4. Restriction on transfer of lands in relation to which acquisition proceedings have been initiated.- No person shall, except with the previous permission in writing of the competent authority, transfer or purport to transfer by sale, mortgage, gift, lease or otherwise any land or part thereof situated in the State of Rajasthan, which is proposed to be acquired in connection with the scheme and in relation to which a declaration to the effect that such land or part thereof is needed for a public purpose having been made by the State Government under Section 6 of the Rajasthan Land Acquisition Act, 1953 or under the corresponding provision of any other law providing for acquisition of land for a public purpose, and the State Government has not withdrawn from the acquisition under section 48 of that Act or under any such law.
Thus, the two agreements which have been executed in the present matter after Act of 1976 came into force are clearly hit by aforesaid provisions contained in Section 4. It is not the case that any permission of the competent authority has been taken at any point of time. Violation of provisions of Section 4 is also punishable under Section 9 of the Act of 1976 with imprisonment for a term which may extend to three years or with fine or with both. Section 9 providing penalty is quoted below:-
9. Penalty.- If any person contravenes the provisions of section 3 of section 4, he shall be punishable, with imprisonment for a term which may extend to three years or with fine or with both.

Besides that, we find from reference in the award passed in 1988 that possession of various lands was also taken. We cannot permit the appellant to raise the plea now at this stage that acquisition stood lapsed for aforesaid reasons.
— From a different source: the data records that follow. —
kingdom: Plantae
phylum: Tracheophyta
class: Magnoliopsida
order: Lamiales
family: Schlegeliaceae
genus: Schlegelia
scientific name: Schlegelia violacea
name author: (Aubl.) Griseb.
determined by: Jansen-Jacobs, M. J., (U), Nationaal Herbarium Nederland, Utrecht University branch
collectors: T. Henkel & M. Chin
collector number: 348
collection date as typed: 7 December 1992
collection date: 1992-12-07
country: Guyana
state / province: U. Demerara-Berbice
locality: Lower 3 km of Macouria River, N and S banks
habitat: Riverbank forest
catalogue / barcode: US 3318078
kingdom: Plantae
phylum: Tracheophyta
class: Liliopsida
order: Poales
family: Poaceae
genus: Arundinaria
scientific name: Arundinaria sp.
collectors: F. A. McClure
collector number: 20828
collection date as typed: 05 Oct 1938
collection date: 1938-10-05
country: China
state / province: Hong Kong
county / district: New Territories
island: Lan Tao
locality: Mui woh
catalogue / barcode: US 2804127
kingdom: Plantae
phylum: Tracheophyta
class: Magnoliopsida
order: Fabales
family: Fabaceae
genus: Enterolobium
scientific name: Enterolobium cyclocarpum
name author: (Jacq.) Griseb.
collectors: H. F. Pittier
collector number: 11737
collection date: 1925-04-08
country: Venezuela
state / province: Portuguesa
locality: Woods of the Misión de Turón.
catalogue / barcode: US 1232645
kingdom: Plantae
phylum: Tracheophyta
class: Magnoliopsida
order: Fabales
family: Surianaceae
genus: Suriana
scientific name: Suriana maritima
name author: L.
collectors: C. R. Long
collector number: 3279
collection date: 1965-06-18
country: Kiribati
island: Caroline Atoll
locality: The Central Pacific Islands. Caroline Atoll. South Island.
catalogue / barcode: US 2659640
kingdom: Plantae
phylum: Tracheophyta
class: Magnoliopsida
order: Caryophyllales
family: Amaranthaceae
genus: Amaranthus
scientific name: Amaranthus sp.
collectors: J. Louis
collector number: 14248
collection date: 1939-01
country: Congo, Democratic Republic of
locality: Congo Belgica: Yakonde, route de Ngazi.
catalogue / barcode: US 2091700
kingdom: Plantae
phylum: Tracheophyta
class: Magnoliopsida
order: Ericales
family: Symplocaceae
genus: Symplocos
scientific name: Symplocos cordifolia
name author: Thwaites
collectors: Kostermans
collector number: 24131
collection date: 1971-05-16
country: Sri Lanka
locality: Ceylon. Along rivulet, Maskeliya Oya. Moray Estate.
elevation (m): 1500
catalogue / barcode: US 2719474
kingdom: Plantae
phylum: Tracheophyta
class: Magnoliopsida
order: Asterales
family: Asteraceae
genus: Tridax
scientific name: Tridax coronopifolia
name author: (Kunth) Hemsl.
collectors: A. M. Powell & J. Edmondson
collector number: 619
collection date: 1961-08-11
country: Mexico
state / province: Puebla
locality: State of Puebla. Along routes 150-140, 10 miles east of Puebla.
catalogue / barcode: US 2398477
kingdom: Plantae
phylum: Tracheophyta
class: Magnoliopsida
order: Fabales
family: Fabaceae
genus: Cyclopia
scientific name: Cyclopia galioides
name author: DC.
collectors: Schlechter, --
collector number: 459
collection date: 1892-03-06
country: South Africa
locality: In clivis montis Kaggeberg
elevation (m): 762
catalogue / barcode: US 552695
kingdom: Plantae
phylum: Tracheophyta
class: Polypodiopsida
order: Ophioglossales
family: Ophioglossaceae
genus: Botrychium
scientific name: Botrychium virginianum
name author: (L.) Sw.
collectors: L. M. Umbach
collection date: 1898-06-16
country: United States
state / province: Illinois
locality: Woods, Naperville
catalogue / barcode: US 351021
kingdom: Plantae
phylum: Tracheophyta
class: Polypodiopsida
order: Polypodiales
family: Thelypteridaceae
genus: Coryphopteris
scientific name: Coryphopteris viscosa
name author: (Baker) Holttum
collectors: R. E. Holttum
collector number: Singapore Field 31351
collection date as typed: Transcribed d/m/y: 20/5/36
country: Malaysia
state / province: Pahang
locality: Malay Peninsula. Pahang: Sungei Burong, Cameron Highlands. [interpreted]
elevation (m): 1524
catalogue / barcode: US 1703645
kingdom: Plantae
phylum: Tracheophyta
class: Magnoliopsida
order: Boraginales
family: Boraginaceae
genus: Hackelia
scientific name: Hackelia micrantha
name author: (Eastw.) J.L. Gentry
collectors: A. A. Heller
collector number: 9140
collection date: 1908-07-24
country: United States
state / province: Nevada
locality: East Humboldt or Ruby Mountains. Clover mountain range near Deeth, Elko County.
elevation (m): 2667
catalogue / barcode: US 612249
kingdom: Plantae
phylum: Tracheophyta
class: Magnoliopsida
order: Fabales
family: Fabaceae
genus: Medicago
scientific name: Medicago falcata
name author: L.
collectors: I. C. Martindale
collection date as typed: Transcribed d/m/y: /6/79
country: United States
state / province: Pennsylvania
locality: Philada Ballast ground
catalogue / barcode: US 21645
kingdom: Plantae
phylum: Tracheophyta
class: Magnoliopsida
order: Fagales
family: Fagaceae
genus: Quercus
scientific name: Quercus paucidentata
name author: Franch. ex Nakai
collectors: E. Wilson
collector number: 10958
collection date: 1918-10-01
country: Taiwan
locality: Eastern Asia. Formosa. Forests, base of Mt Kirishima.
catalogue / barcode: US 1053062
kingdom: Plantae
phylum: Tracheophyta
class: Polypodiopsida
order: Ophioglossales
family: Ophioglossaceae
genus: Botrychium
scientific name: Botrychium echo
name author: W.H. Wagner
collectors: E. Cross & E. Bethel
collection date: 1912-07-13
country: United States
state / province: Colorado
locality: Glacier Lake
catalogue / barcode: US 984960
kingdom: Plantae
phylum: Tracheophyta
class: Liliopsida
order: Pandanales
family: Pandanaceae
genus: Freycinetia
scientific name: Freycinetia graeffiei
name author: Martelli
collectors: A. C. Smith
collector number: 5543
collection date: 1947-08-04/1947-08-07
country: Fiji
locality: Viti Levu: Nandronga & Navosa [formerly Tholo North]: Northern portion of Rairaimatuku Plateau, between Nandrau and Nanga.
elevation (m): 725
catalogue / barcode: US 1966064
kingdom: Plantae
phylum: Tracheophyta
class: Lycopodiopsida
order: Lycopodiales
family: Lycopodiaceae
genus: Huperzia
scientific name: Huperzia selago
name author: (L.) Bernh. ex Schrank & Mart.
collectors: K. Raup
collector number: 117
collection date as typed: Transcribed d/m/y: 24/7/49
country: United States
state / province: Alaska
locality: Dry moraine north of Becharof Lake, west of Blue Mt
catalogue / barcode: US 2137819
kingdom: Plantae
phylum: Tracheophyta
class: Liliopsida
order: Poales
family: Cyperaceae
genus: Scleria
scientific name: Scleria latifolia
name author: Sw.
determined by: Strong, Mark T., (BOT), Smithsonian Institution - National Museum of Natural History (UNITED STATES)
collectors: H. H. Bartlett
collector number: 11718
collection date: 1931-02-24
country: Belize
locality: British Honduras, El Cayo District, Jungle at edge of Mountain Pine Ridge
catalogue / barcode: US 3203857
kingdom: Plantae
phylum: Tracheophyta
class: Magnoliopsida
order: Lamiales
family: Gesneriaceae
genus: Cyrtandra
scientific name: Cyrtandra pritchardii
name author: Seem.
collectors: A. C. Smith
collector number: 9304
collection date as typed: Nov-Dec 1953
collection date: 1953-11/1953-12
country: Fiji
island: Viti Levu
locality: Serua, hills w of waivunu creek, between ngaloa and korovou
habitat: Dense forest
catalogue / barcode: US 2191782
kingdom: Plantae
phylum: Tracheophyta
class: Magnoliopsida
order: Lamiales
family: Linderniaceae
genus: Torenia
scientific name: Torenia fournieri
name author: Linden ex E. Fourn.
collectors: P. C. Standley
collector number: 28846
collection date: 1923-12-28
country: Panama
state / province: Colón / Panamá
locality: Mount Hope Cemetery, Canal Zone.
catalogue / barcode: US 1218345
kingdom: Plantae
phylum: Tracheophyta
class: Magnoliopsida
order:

Two of the agreements are also hit by provisions of Section 4 of the Act of 1976. The appellant cannot question the acquisition on the basis of due embargo put by Section 4 of the Act of 1976. In fact, proceedings should have been initiated under Section 9 of the Act of 1976 against the appellant for violating the provisions of Section 4 of the Act of 1976. It was not open to the appellant to divide the plot and sell to innocent persons. Such act of the appellant is wholly illegal and unauthorized.

It is also pertinent to mention that order passed by Single Bench has not been questioned on any other ground except the aforesaid submission which was not raised before Single Bench or before JDA Tribunal.

Consequently, we find no ground so as to interfere in the impugned order passed by Single Bench. The appeal is entirely devoid of merit and misconceived venture to reopen land acquisition which has been concluded. The same is dismissed with cost of Rs.1 Lac. Stay application is also dismissed.

(NARENDRA KUMAR JAIN-I)J.               (ARUN MISHRA)CJ.

               GS

All corrections made in the judgment/order have been incorporated in the judgment/order being emailed.